The opening paragraphs from The Muslim Discovery of Europe by Bernard Lewis, New York, 1982 Highly recommended.
Filed under: Communism, Europe, Foreign Policy, Freedom, History, Humor, Russia, The United States, United Kingdom | Tags: A Book of Limericks, And Much More, Renounded Historian, Seven Collections of Poetry
The great historian of Russia has passed away at the age of 98. Robert Conquest spent 28 years at the Hoover Institution where he was a Senior Research Fellow. He has, perhaps, been best known for his landmark work The Great Terror: Stalin’s Purge of the Thirties. Thirty-five years after its publication, the book remains one of the most influential studies of Soviet history and has been translated into more than 20 languages. It is a detailed log of Stalin’s assassinations, arrests, tortures, frame-ups, forced confessions, show trials, executions and incarcerations that destroyed millions of lives.

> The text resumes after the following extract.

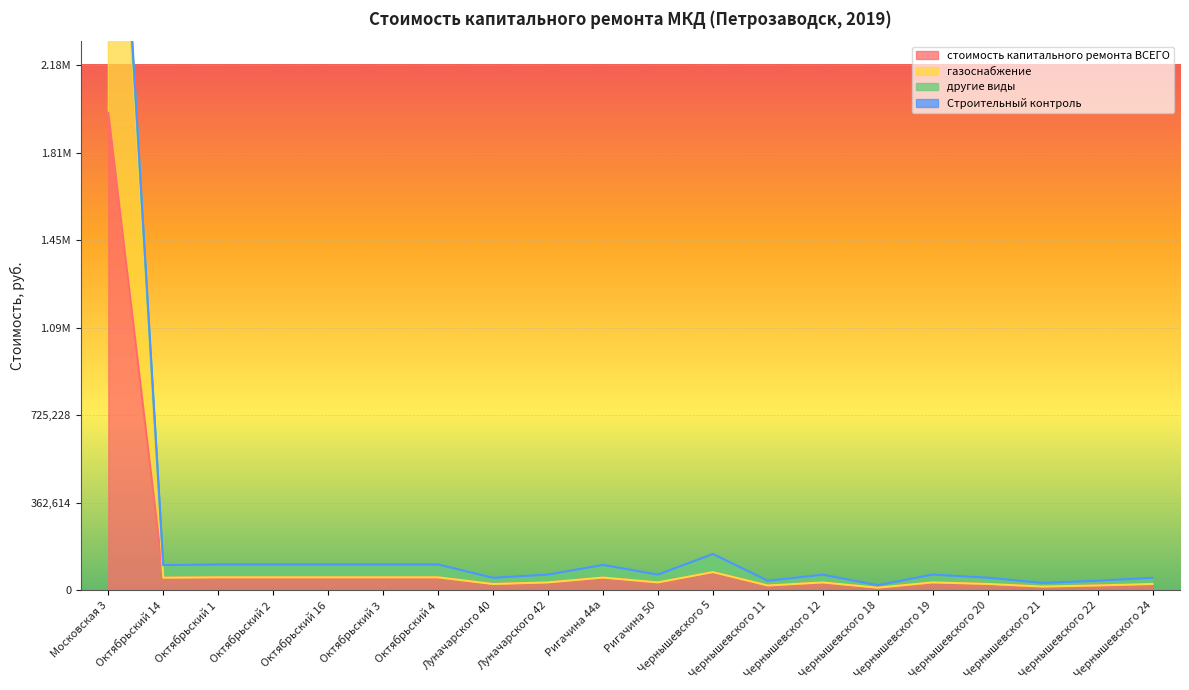

What is the sum of all стоимость капитального ремонта ВСЕГО values?

2695363.9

Conquest was the author of twenty-one books on Soviet history, politics, and international affairs, including Harvest of Sorrow, which exposed the terror famine in the Ukraine, Stalin and the Kirov Murder, The Great Terror a Reassessment, Stalin: Breaker of Nations and Reflections on a Ravaged Century and The Dragons of Expectation. The last two are treasured books of mine.
He wrote one science fiction novel, and lots of poetry for which he also received awards.
He had no shortage of awards, the Jefferson Lectureship, the highest honor bestowed by the federal government for achievement in the humanities (1930), the Dan David Prize (2012), Poland’s Commander’s Cross of the Order of Merit (2009), Estonia’s Cross of Terra Mariana (2008), and the Ukrainian Order of Yaroslav Mudryi (2005).
Educated at Winchester College and the University of Grenoble, he was an exhibitioner in modern history at Magdalen College, Oxford, receiving his BA and MA in politics, philosophy, and economics and his DLitt in history.
Conquest served in the British infantry in World War II and thereafter in His Majesty’s Diplomatic Service; he was awarded the Order of the British Empire. In 1996 he was named a Companion of the Order of St. Michael and St. George.
He received the Presidential Medal of Freedom in 2005.